→ Task goal
Set down the line containing "right shoulder: (285, 442)" and every line that follows it in the listing below, exactly as written and with nothing added.

→ Data shown
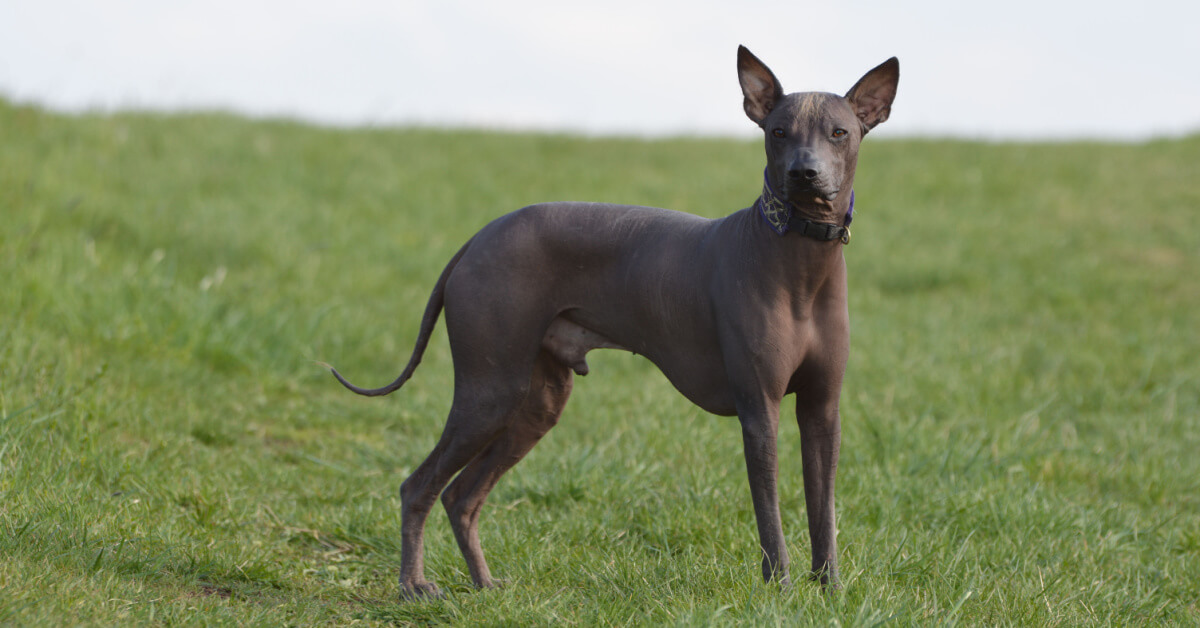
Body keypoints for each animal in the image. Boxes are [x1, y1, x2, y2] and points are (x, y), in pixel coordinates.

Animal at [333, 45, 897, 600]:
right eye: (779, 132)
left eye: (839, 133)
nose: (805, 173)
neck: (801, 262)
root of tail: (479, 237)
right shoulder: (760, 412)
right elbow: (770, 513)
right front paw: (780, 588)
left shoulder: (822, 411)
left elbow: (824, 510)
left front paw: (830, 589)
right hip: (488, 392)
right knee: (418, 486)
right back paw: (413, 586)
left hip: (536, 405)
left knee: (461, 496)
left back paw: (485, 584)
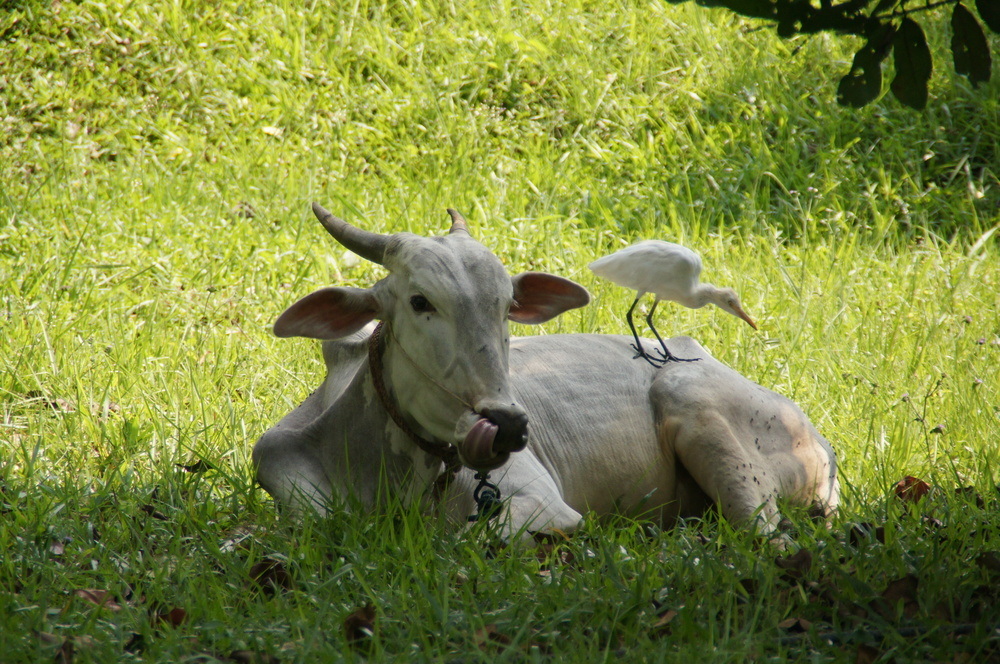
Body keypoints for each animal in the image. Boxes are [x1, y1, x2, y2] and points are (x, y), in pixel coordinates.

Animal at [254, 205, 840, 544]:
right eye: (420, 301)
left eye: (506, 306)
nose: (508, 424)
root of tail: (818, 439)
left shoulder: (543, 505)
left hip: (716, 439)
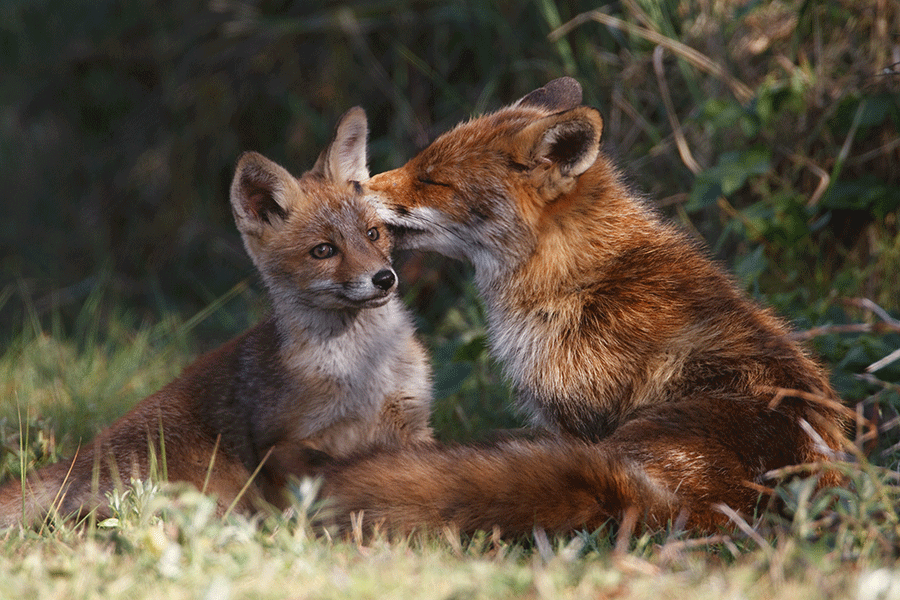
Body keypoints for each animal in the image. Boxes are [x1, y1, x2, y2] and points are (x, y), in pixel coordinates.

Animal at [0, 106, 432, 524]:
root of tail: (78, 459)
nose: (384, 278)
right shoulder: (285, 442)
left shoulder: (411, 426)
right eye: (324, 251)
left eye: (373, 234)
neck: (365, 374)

→ Task solution
right shoulder: (285, 442)
left shoulder: (411, 426)
right eye: (324, 251)
left eye: (373, 234)
neck: (365, 374)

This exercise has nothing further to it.